I have been try­ing, and fail­ing, for the past few years to write about this ques­tion: what is it like to live nowhere in par­tic­u­lar? To live in a place that is only weak­ly a place, that does not seem worth not­ing in of itself? I am con­vinced that to feel that way is not and could not be only a mat­ter of per­son­al per­cep­tion; it has sol­id roots in a shared real­i­ty. But to fix on where that judg­ment comes from feels like pick­ing up mer­cury with your fingers. 

There are a few fac­tors that seem plain enough. You do not see enough peo­ple in parks, park­ing lots, side­walks. The out­side is sparse­ly pop­u­lat­ed at most points, at most times of day. Every­one is allo­cat­ed too much space over­all. You can’t get a sense of an area as a whole because you can’t sam­ple the peo­ple present in it; they are all filed away inside in bed­rooms and store­rooms and wait­ing rooms. If peo­ple are not strict­ly need­ed to make a place, they eas­i­ly com­plete it, as Ten­nessee jars; they tell a sto­ry of what an area is and who it is for.

Then, that most of the area is strict­ly zoned. A place made of wide unbro­ken blocks of res­i­den­tial, com­mer­cial, indus­tri­al cuts down on con­flicts, noise com­plaints and nui­sance fumes. But it makes it hard to have a lived expe­ri­ence of how var­i­ous the city is, in fact; the threads of expe­ri­ence hang off the frame with­out pulling into fab­ric. Your day-to-day rou­tine sorts out work and home, with a fif­teen-minute noth­ing of dri­ving put between them. Once, when I was in the com­mu­ni­ty gar­den in my neigh­bor­hood, a man who worked at the lit­tle plas­tics fac­to­ry next door came by and intro­duced him­self as Squir­rel. This is both absolute­ly true and ter­rif­i­cal­ly mis­lead­ing as to the usu­al lived expe­ri­ence of being here, a place that has already been ter­rif­i­cal­ly suc­cess­ful at pre-sort­ing the peo­ple who have to coex­ist in it.

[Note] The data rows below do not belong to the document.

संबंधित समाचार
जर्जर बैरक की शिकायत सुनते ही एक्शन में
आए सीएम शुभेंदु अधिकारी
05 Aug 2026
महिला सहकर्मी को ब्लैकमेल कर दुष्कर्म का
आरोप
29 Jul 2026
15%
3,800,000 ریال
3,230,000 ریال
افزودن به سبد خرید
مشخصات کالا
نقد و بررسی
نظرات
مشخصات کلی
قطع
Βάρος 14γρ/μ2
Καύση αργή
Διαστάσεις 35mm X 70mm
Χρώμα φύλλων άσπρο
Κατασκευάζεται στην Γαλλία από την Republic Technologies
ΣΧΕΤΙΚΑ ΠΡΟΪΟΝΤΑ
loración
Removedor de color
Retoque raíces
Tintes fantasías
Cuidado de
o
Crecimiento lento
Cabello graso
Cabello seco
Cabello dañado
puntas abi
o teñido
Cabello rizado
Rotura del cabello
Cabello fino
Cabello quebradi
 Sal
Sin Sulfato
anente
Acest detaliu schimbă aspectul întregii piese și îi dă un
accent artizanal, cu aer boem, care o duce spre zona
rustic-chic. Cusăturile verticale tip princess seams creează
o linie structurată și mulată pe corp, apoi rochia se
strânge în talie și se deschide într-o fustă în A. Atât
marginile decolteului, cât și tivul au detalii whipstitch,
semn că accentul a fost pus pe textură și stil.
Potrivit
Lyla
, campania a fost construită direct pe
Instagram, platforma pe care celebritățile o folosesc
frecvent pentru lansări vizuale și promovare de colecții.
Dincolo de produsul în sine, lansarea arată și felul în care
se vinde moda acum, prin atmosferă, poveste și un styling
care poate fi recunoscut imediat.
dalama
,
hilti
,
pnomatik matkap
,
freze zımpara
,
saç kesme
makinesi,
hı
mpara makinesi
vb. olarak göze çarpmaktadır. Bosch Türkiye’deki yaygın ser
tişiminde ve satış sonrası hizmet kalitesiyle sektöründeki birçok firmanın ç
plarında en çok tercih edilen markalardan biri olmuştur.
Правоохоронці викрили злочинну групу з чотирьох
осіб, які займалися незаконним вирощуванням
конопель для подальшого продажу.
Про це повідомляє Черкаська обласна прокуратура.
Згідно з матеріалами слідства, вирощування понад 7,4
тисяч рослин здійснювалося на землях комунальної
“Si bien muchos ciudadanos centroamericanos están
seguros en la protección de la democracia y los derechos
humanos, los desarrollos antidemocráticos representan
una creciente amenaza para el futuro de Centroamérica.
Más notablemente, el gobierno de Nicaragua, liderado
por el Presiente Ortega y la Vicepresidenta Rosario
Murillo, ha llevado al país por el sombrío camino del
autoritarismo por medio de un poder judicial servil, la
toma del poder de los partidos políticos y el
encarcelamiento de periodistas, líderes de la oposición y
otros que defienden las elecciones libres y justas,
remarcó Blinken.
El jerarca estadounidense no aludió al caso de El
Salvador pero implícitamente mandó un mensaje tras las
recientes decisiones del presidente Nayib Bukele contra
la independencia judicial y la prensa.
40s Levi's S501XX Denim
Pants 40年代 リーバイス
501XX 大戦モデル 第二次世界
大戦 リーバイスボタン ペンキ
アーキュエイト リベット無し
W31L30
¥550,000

A third is only flat­ness. Changes in lev­el intro­duce changes in expe­ri­ence and per­spec­tive that auto­mat­i­cal­ly gen­er­ate mean­ing in the mind. As you walk through, ten­sion and release get over­laid onto what are oth­er­wise sim­ple sequences of one thing after anoth­er. Points in the city show or hide them­selves, feel seclud­ed or super-con­nect­ed, depend­ing on where they fall in the con­tours. And nat­u­ral­ly, you will see the same place from dif­fer­ent angles. If, in the first two, the pres­ence of peo­ple ide­al­ly would give you a sense of what the sto­ry of the place is, in the third your var­ied expe­ri­ence gives you the abil­i­ty to tell an inter­est­ing sto­ry your­self. Not so if each loca­tion is one node on a flat orthog­o­nal line; you will encounter it in much the same way every time. 

But those three can’t account for all of the judg­ment of the place­less­ness. I have lived in oth­er flat places, oth­er zoned places, oth­er places where pedes­tri­ans were scarce. I know that it is not all about prej­u­dice – and places have jumped out at me where I didn’t expect them, or failed to arise where they should have been. I know that I am not the only one who feels this way about Colum­bus, from the sheer vol­ume of pieces and posts out there with the same ques­tion: why do we have no iden­ti­ty? The judg­ment seems to have some­thing to do with Susanne Langer’s intu­ition of sem­blances, where we can read human life into a work of art; but a city is not art. It also seems to have some­thing to do with sto­chas­tics, that a com­plex sit­u­a­tion can be fair­ly judged from a large enough mass of infor­ma­tion; but where do we get the expec­ta­tion of a place to begin with?

I have tried to diag­nose lack of place, to quick­ly fix lack of place; or to bemoan lack of place, or satir­i­cal­ly turkey-shoot lack of place; and I don’t believe in any of that any more. What is left instead? I could write that lack of place is not the excep­tion but the unsaid and unsayable default, that the deep placi­ness of cer­tain areas big and small has to be read against the vast reserves of nowhere in par­tic­u­lar. And that would have its val­ue for all the peo­ple between places, or try­ing to cob­ble place together. 

For those peo­ple, I could write about the sen­sa­tion of being nowhere in par­tic­u­lar. But that feel­ing is not a sim­ple one. Being nowhere in par­tic­u­lar has its own com­plex of qui­et charms – to not be involved, to not be arrest­ed or imposed upon, to not care in advance. As that sug­gests, they are charms of absence, of free­dom-from and not free­dom-to; they are about being eva­sive. Most of my sub­jects sug­gest them­selves to me, jump into my arms; this one is always gen­tly step­ping back around a corner.